**What you need to do:** Write out each of the following lines verbatim, omitting the pictures from your answer.

[Records of elements and coordinates]

════════

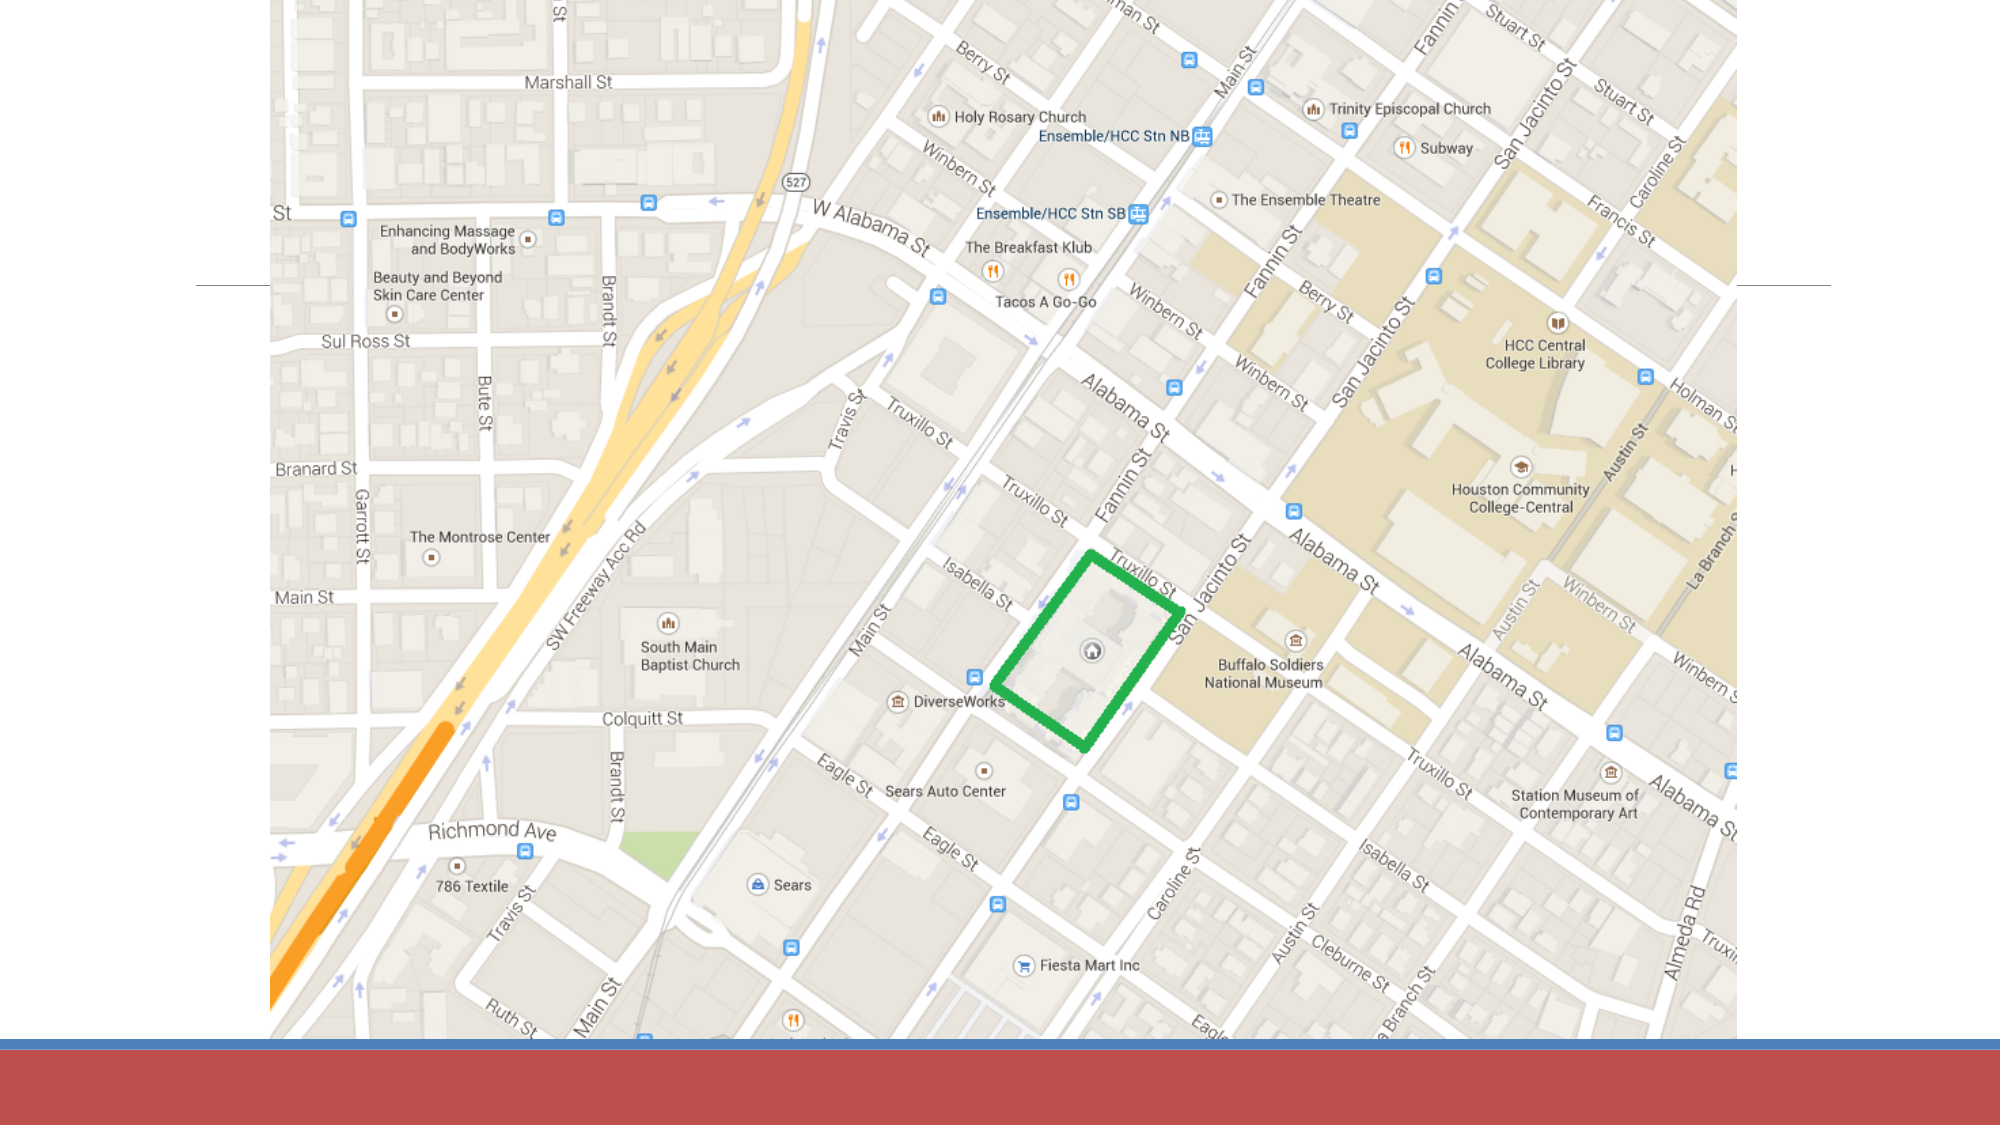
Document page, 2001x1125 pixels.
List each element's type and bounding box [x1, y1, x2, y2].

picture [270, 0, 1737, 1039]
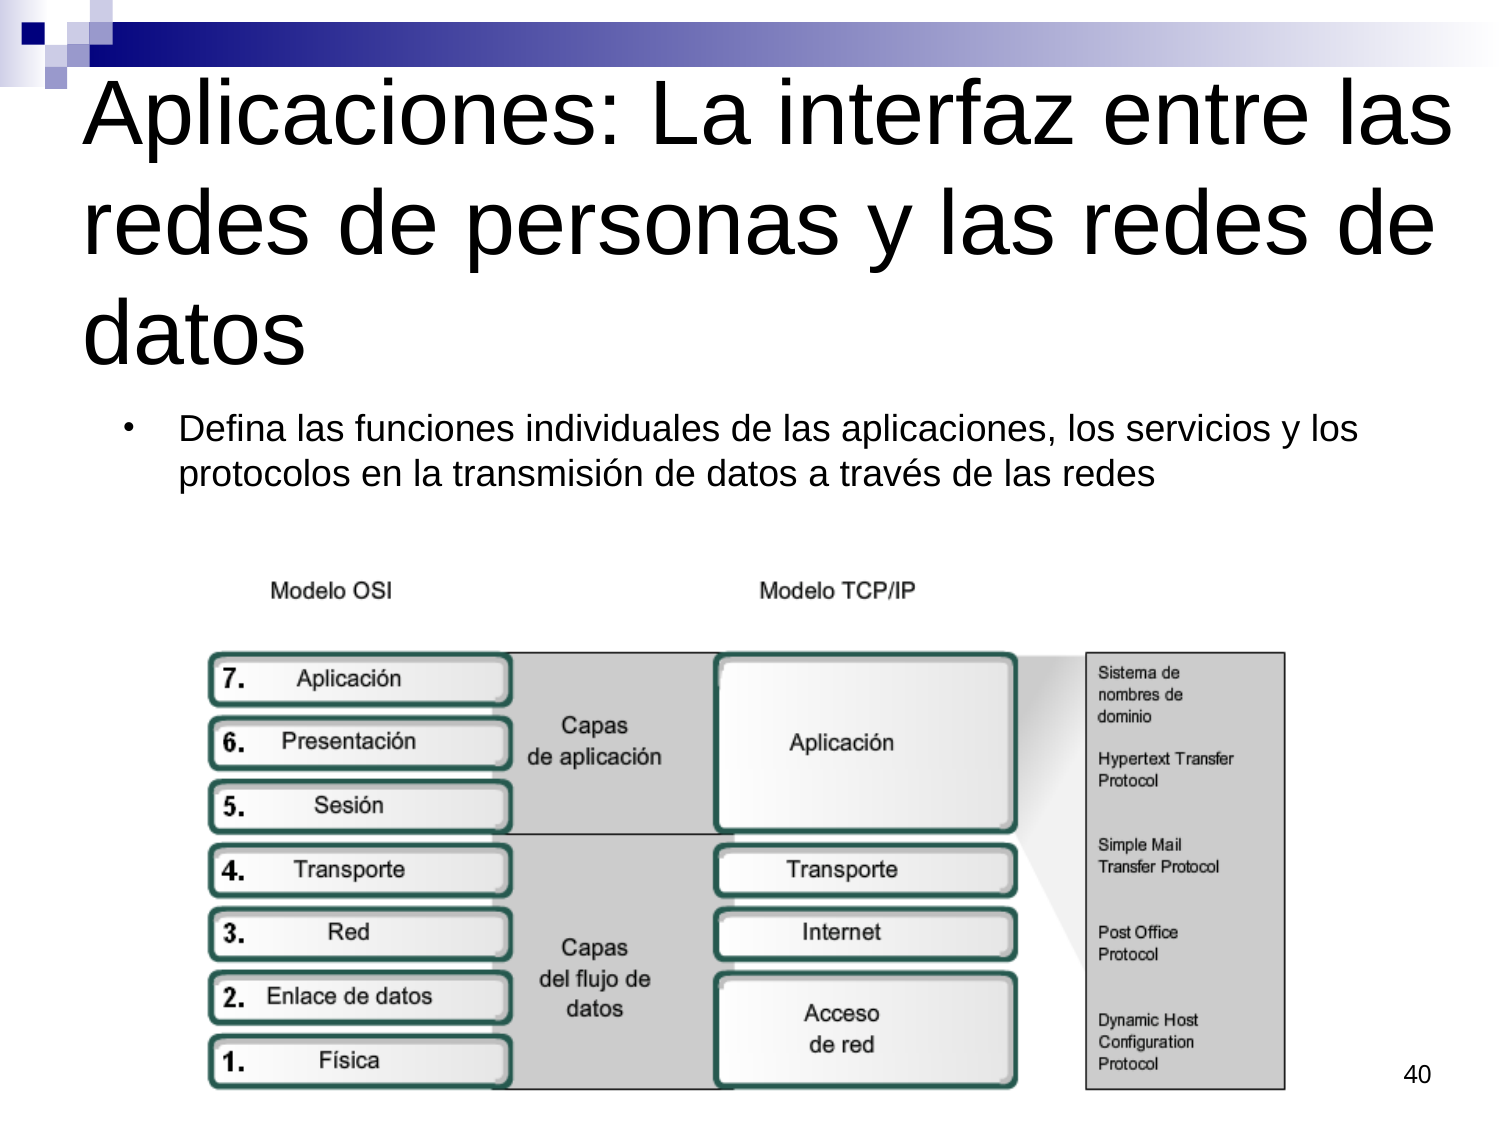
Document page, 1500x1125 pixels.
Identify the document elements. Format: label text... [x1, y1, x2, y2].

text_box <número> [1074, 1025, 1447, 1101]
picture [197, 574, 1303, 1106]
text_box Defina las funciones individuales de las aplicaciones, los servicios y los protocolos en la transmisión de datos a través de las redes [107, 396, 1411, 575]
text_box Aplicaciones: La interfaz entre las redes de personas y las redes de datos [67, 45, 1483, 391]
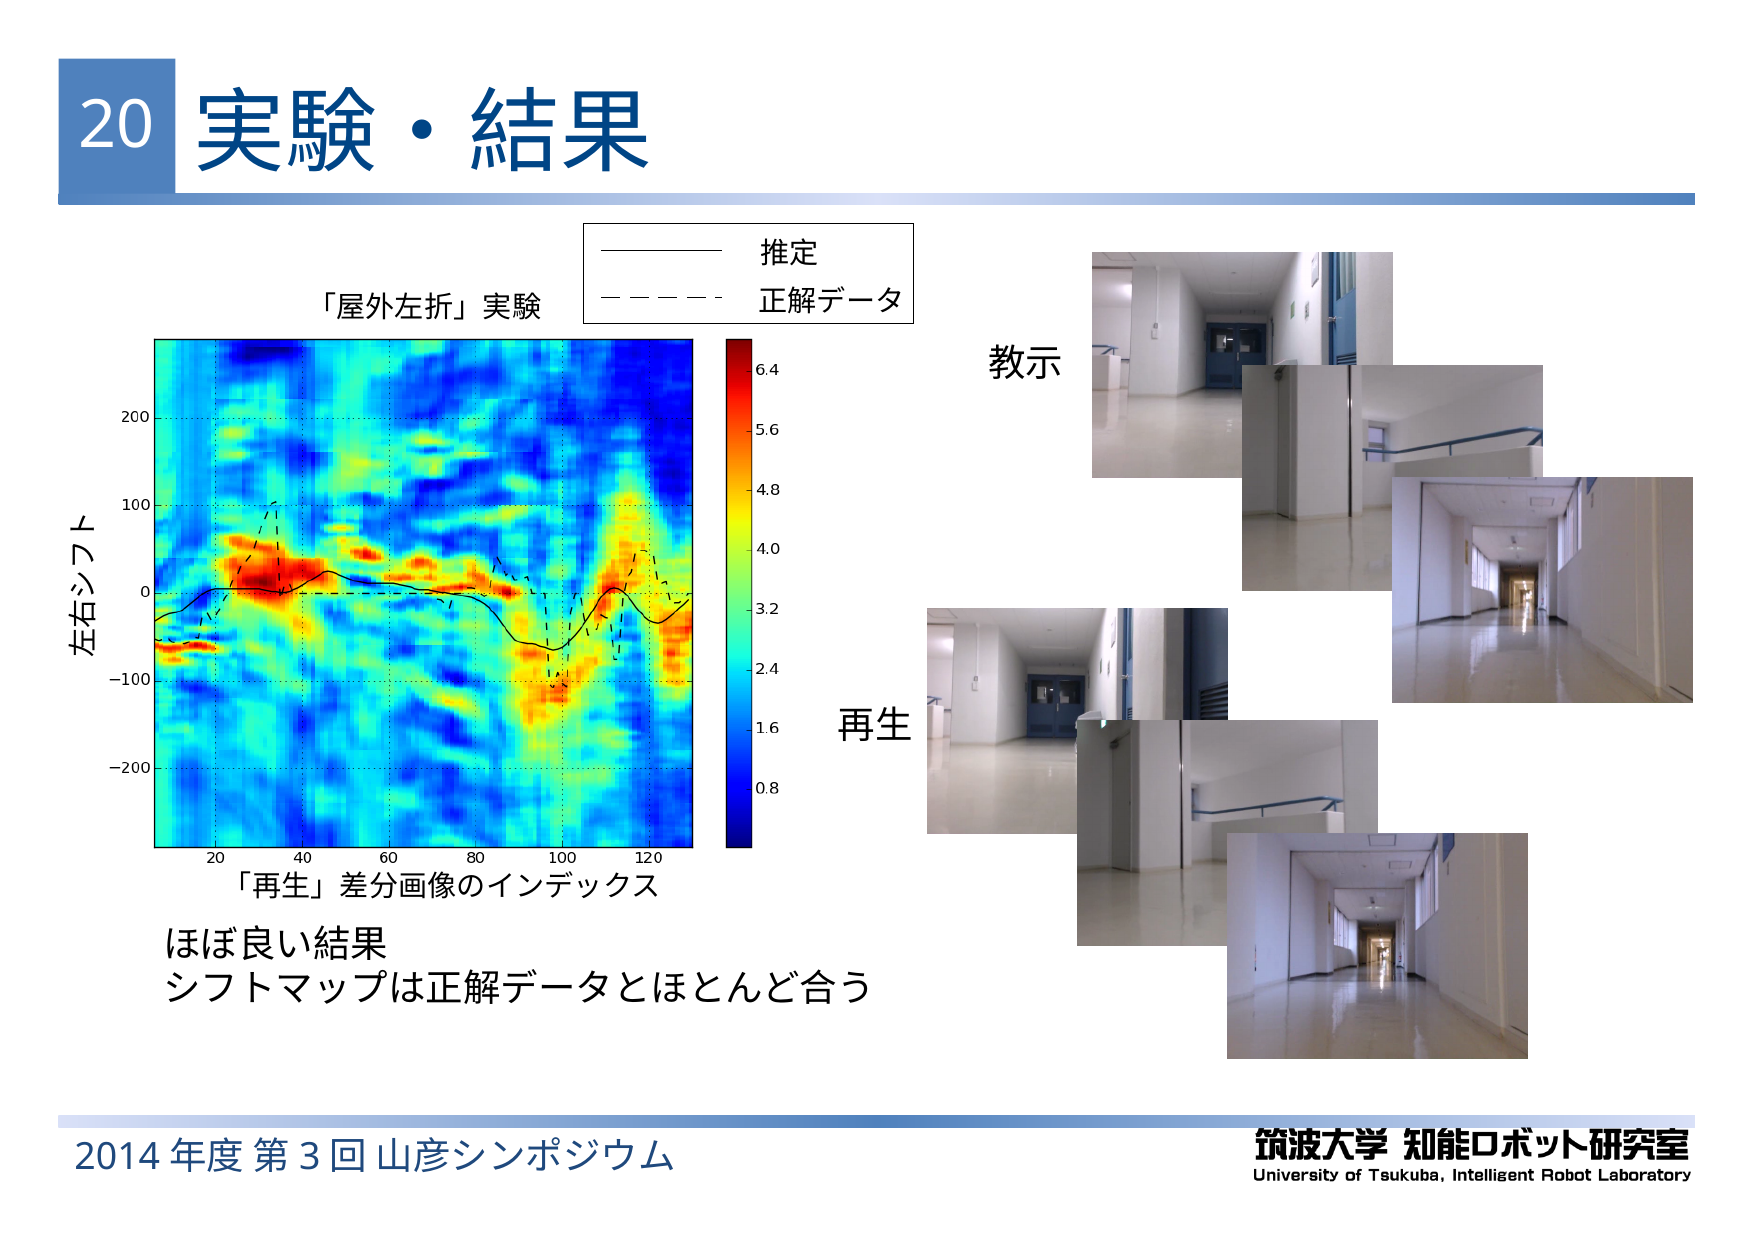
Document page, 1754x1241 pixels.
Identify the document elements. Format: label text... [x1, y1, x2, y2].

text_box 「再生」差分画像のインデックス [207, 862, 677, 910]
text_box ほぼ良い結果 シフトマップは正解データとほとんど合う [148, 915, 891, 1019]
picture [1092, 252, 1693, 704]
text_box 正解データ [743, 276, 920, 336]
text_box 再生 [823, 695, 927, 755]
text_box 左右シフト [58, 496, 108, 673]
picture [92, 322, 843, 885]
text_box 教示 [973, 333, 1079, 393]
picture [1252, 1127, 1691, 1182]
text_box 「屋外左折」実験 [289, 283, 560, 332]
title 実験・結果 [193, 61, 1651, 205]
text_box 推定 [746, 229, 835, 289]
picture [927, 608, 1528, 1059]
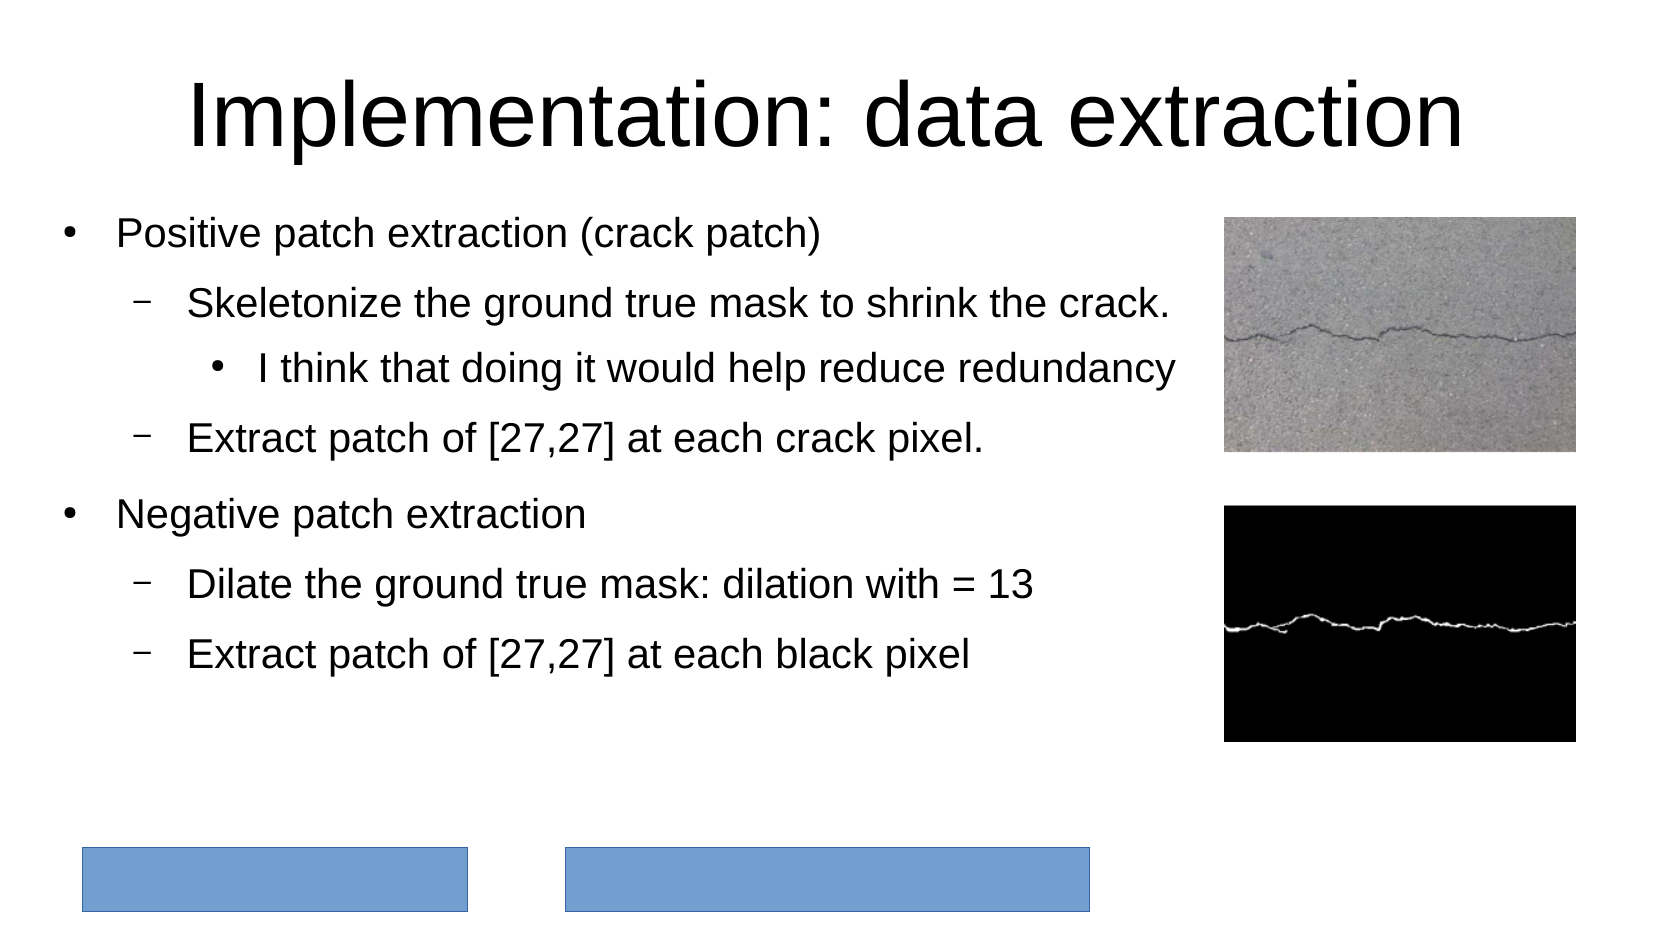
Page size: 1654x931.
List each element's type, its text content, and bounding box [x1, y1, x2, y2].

════════

**Written answer:**
Document page, 2001x1125 pixels.
List each element's type and bounding box [x1, y1, x2, y2].

picture [270, 0, 1737, 1039]
Document page, 1500x1125 pixels.
Identify the document elements. Format: label text... [x1, y1, x2, y2].

text_box <número> [1074, 1025, 1447, 1101]
picture [197, 574, 1303, 1106]
text_box Defina las funciones individuales de las aplicaciones, los servicios y los protocolos en la transmisión de datos a través de las redes [107, 396, 1411, 575]
text_box Aplicaciones: La interfaz entre las redes de personas y las redes de datos [67, 45, 1483, 391]
Document page, 1754x1241 pixels.
Identify the document elements. Format: label text... [x1, y1, x2, y2].

text_box 「再生」差分画像のインデックス [207, 862, 677, 910]
text_box ほぼ良い結果 シフトマップは正解データとほとんど合う [148, 915, 891, 1019]
picture [1092, 252, 1693, 704]
text_box 正解データ [743, 276, 920, 336]
text_box 再生 [823, 695, 927, 755]
text_box 左右シフト [58, 496, 108, 673]
picture [92, 322, 843, 885]
text_box 教示 [973, 333, 1079, 393]
picture [1252, 1127, 1691, 1182]
text_box 「屋外左折」実験 [289, 283, 560, 332]
title 実験・結果 [193, 61, 1651, 205]
text_box 推定 [746, 229, 835, 289]
picture [927, 608, 1528, 1059]
Page size: 1654x931.
List each element's type, its text content, and bounding box [x1, y1, x2, y2].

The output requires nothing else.